**WHAT YOU ARE ASKED TO DO:** Copy out the stretch of lines from the one containing "List the labels" through the one containing "Does any single", renaming "labels" as "names" and keeping everything else the same. Omit the pictures from your answer.

**EXERCISE MATERIALS:**
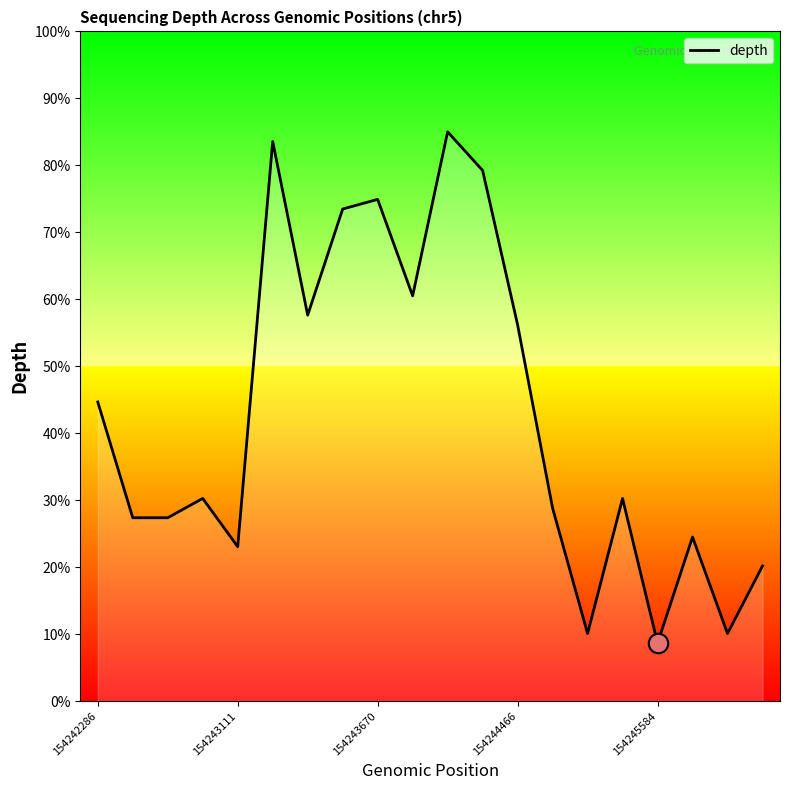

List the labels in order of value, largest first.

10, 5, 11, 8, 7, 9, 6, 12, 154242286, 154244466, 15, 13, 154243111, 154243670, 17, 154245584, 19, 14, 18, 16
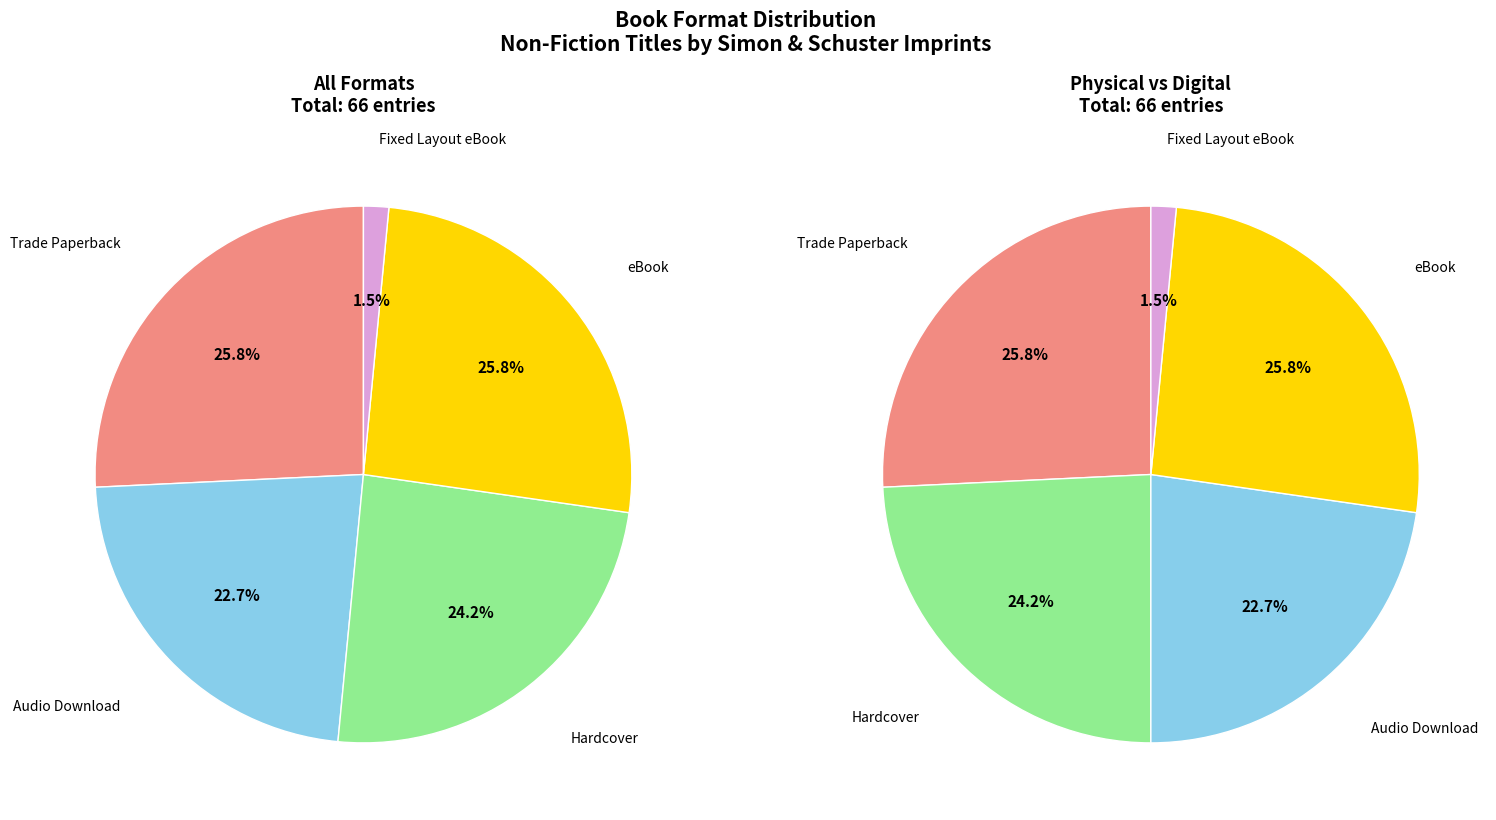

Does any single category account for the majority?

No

...

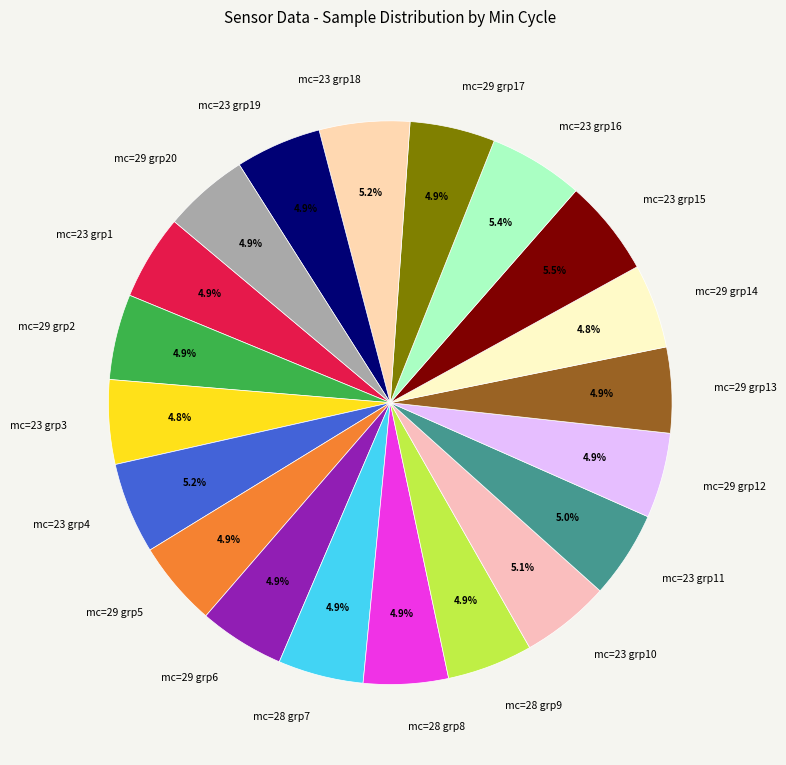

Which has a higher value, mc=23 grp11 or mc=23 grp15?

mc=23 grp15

**EXERCISE RESPONSE:**
List the names in order of value, largest first.

10, 5, 11, 8, 7, 9, 6, 12, 154242286, 154244466, 15, 13, 154243111, 154243670, 17, 154245584, 19, 14, 18, 16

Does any single category account for the majority?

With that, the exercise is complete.